Review: Castoff World

Okay. Okay. Okay.

Welcome to December the 2nd, 2011.

I wrote this yesterday and promised a follow-up, so here we are again, again!

RNG results: Tone, Nitpicks, Content

Castoff World is a fairly predictable beast – a post-ecotastrophe story set on an automated garbage-collecting ship in the Pacific Ocean, occupied by a young girl and her grandfather (spoilers: the grandfather dies). There’s quite a lot going on in the background: the protagonist is stuck in the middle of the ocean because of some unspecified political upheaval back on dry land, there are roaming bands of pirates she has to hide from, the ship gradually gets smarter to the point where it actively takes care of her, ultimately depositing her back on land. Much of the exposition is handled by back-and-forth conversations between the child and the grandfather, which are filled to the brim with euphemism and the kind of deliberate baby-talk that some find touching and others find kitschy; I didn’t enjoy wading through them.

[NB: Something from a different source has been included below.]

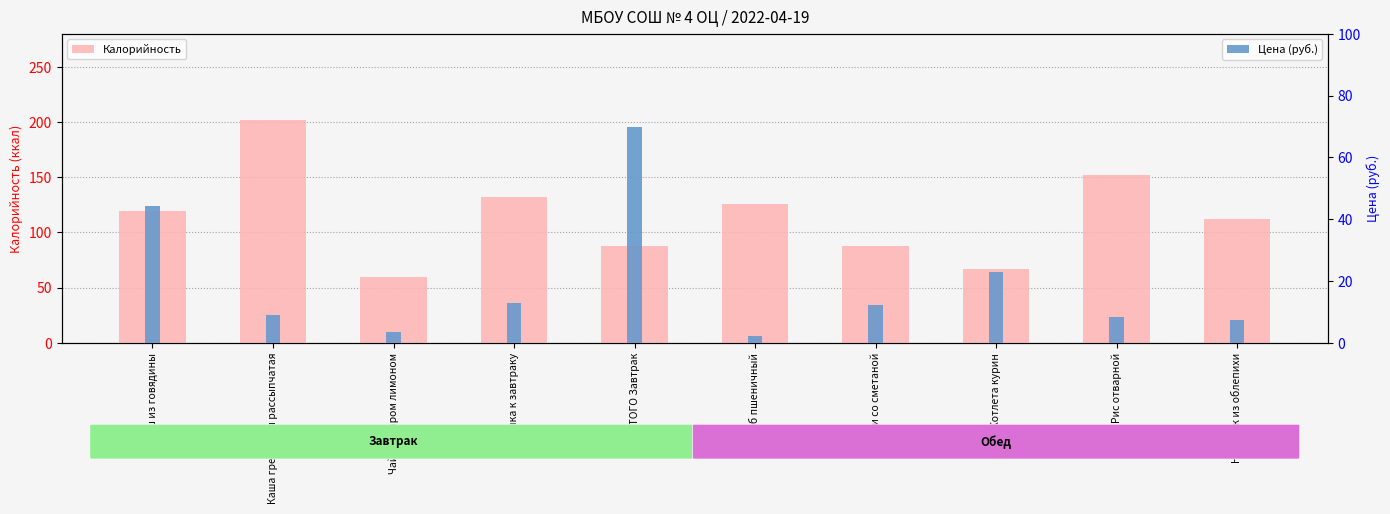

Is it true that Цена (руб.) equals 70.0 at ИТОГО Завтрак?

True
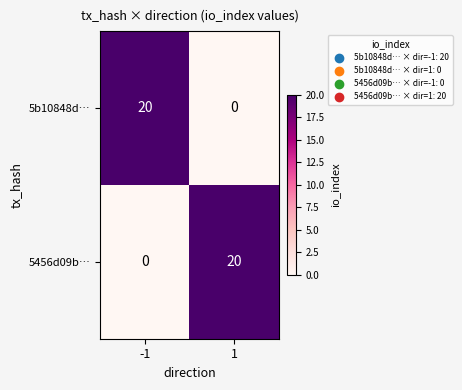

What is the maximum value shown in the chart?

20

This, coupled with the very leisurely pace, made it difficult for me to feel anything as the story progressed. It certainly didn’t help that pretty much every element of the plot save the machine’s growing agency was so utterly predictable that I could probably have stopped reading a third of the way in and still been able to deliver a decent plot summary. Of course the grandfather gets sick and dies. Of course the girl gets reunited with human society. Of course there’s a final scene where an animal frequently associated with the girl’s deceased mother is prominently featured, because you can’t let the scientists be right all the time. Aiyah.

Nevertheless, I don’t mean to condemn it utterly – there are some nice moments of techno-speculation, especially improvised uses for high-tech plastics, and while the plot is ploddingly conventional, the themes are at least somewhat less so – yes it’s after the apocalypse, but at least the blame (as much as there is any blame at all) is laid at the feet of purely human matters rather than being apportioned to science and technology – indeed, technological progress is identified as the reason everything isn’t yet completely fucked.

At the end of the day I can’t say I dislike this story, but that’s mainly because I really don’t care about it – there’s nothing strong or clear enough in it to provoke a reaction of any sort in me.

Three and a half stars.

  • reviews to date: 1
  • average score: 3.5

The next one will probably be up some time two years from now. Don’t hold the line.